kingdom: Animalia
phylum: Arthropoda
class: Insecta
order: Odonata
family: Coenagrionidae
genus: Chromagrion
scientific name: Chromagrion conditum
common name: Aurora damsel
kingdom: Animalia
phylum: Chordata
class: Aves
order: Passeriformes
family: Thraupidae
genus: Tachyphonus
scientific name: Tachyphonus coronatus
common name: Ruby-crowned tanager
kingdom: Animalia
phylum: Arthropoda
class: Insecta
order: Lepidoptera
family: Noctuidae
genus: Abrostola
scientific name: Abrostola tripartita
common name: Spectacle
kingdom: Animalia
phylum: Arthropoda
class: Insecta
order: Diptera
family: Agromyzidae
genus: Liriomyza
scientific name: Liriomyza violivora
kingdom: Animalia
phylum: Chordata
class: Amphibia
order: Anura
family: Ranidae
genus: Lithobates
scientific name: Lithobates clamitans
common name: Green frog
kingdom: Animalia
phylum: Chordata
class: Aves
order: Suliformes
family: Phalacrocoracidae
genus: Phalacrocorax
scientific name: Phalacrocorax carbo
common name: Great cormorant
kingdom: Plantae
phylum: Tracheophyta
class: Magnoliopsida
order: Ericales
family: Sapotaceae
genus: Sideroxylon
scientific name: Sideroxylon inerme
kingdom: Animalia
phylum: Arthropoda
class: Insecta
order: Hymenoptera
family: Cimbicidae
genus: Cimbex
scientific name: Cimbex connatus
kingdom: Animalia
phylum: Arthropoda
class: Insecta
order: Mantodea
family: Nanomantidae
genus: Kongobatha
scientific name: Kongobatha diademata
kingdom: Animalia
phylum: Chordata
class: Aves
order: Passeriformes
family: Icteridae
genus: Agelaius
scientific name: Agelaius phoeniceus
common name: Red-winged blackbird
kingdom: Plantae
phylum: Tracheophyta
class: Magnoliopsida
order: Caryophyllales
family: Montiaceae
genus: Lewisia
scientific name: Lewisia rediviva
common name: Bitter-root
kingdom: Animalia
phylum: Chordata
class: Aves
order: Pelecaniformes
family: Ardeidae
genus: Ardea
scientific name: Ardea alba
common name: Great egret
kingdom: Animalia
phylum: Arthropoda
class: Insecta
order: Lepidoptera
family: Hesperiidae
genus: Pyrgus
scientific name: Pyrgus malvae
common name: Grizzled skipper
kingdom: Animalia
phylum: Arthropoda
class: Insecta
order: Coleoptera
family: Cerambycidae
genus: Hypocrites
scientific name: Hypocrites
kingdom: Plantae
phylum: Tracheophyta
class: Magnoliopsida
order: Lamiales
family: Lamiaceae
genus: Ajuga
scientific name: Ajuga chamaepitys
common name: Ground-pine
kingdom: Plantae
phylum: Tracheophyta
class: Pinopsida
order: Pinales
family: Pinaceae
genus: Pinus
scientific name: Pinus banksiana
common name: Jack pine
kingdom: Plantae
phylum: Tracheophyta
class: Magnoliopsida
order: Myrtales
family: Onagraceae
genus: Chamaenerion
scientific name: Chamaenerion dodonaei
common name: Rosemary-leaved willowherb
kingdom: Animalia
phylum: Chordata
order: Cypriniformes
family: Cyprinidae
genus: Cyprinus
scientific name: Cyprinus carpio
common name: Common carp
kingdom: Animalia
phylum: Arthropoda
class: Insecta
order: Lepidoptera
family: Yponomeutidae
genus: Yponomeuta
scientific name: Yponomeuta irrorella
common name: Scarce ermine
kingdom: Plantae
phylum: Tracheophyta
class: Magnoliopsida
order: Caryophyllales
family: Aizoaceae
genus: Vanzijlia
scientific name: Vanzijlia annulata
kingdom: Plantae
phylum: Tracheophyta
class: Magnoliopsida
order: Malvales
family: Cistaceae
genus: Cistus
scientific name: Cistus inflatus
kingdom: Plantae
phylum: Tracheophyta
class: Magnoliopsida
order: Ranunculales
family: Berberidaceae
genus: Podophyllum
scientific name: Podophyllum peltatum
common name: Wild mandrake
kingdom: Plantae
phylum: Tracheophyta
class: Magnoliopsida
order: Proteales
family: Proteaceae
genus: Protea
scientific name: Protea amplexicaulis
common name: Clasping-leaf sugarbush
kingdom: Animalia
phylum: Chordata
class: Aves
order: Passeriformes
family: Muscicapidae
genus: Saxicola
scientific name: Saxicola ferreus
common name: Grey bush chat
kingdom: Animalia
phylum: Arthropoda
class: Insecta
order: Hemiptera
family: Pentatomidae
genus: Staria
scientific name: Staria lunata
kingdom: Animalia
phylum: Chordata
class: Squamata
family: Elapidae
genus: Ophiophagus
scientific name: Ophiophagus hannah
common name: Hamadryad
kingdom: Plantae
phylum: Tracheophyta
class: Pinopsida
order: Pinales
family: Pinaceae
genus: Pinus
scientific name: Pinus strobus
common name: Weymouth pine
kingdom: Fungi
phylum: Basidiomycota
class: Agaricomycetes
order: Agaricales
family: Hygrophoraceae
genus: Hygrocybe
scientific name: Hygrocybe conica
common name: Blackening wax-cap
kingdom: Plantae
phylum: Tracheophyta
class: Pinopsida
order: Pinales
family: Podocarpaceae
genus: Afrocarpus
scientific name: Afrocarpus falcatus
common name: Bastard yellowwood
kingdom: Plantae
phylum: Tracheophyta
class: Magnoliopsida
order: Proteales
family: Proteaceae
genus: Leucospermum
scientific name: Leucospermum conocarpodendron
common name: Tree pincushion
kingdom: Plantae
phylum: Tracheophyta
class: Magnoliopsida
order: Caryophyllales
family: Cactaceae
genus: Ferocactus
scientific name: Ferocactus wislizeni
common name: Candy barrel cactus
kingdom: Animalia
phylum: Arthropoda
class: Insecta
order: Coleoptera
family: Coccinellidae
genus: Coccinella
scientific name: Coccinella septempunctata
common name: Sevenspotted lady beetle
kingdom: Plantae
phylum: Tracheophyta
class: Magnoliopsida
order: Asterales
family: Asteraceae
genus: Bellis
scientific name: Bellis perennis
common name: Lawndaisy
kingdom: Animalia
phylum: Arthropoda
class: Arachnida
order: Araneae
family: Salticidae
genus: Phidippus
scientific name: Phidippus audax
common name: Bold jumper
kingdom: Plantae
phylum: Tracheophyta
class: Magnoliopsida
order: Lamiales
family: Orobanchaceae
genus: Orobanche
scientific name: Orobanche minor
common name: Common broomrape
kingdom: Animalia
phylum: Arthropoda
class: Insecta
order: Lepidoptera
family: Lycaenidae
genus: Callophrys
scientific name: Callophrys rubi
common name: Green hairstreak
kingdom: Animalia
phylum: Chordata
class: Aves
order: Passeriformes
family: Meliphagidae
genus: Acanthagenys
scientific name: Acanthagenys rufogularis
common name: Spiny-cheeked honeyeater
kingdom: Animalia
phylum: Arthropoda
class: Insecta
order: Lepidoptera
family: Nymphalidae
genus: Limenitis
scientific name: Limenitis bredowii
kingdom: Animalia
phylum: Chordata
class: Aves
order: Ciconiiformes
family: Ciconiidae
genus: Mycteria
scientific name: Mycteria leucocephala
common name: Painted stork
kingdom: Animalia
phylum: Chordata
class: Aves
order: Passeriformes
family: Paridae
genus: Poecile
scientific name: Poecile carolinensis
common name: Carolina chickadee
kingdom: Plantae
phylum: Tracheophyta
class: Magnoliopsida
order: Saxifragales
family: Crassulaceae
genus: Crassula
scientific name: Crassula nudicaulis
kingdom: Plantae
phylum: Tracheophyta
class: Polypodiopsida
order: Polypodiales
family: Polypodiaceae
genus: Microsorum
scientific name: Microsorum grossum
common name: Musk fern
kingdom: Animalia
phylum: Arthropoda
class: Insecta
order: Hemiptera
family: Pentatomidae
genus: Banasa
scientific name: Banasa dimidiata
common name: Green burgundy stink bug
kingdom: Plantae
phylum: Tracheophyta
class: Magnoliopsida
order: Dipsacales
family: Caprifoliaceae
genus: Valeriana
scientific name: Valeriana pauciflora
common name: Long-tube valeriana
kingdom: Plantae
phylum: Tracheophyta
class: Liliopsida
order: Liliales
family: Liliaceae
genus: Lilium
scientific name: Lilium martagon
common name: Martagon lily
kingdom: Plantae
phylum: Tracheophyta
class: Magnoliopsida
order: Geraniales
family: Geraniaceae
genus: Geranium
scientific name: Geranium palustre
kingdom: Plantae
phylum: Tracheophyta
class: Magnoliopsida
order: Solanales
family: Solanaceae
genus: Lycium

---

Copy word for word the lines of the rows above, starting with the line that contains "family: Yponomeutidae" and going on through the line that contains "family: Berberidaceae". Include both of those lines and nothing else.

family: Yponomeutidae
genus: Yponomeuta
scientific name: Yponomeuta irrorella
common name: Scarce ermine
kingdom: Plantae
phylum: Tracheophyta
class: Magnoliopsida
order: Caryophyllales
family: Aizoaceae
genus: Vanzijlia
scientific name: Vanzijlia annulata
kingdom: Plantae
phylum: Tracheophyta
class: Magnoliopsida
order: Malvales
family: Cistaceae
genus: Cistus
scientific name: Cistus inflatus
kingdom: Plantae
phylum: Tracheophyta
class: Magnoliopsida
order: Ranunculales
family: Berberidaceae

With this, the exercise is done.